というか、そもそも混沌とした世界への理解を進めたいがために、人が便宜的にあれやこれやに名前/言葉を与えてしゃべり出しただけで、リアルワールドは今も昔もぐちゃくちゃの混沌に変わりない。
自然界が創造した人の心も、混沌としていて矛盾に満ちている。相反する気持ちを両方とも内包している上、名前のつけられないどっちつかずのもやもやがまとわりついていて、一言ではこう思っている、こう考えていると言い切れないことが、いくらでもある。

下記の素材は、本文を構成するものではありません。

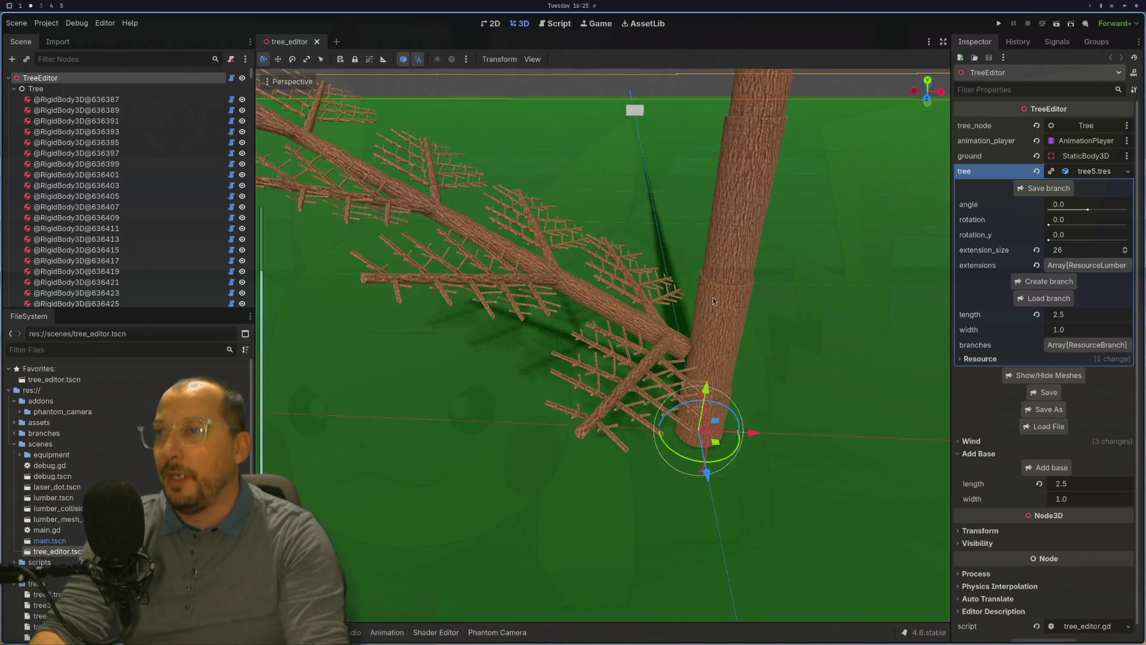
pyautogui.click(761, 327)
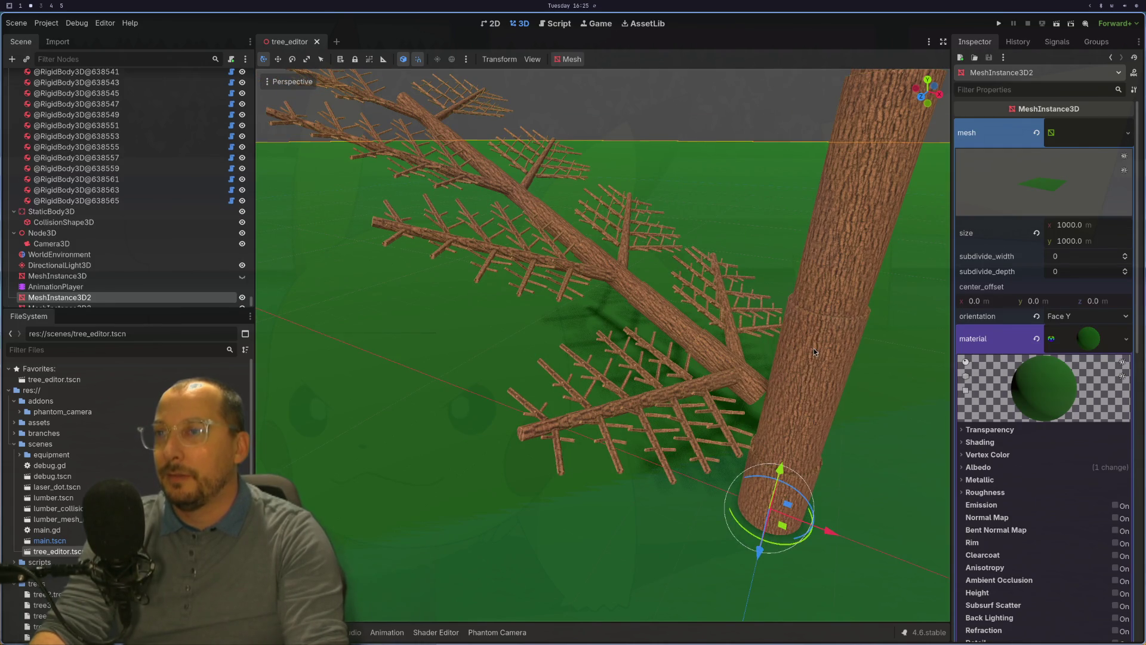
pyautogui.click(815, 349)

一言考えを述べれば「でも反面、こういう気持ちもあって…」と、後追いで言葉を添えたくなる。そういうことは別に珍しいことじゃない。人の心とは、そういうものだと思っている。
やわらかい気持ちと、かたい気持ち。気高さと低俗さ。公平と差別意識。はねつけたい気持ちと、受け入れたい気持ち。ここを発とうとする気持ち、ここに留まろうとする気持ち。挑戦心と恐怖心。人なつこい気持ち、人を遠のけたい気持ち。
いつも揺らぎの中にあって、意思や運や縁や、ちょっとしたきっかけでもって、私たちはあたかもどちらかを自ら選んで意思決定したかのようにみえる外見上の変化を遂げたりもするけれど、変化の前も後も、変化のない日々も、内側には混沌とした気持ちがごちゃまぜにあって、いつもそれを一つの体の中に入れている。
意識できているものもあれば、無意識に潜んでいるものもあって、すがすがしい気持ちで丸ごと受け入れられることもあれば、一体の中に抱え込むのは到底無理ということもある。
概念世界のようにはなかなか、きれいに整理整頓や取捨選択ができないリアルワールドで、その混沌を、矛盾を、大事にみていきたい。ないものとして済まさないで、落ち着かないからと見て見ぬふりをしないで、「あって当然」と正面から受けとめて、両手を広げて受けいれて、今年はとりわけ人の心の揺るぎや多面性を丁寧にみて、大事に関わっていきたいと思う。そんな一年の始まり。本年もおつきあいのほど、どうぞよろしくお願いします。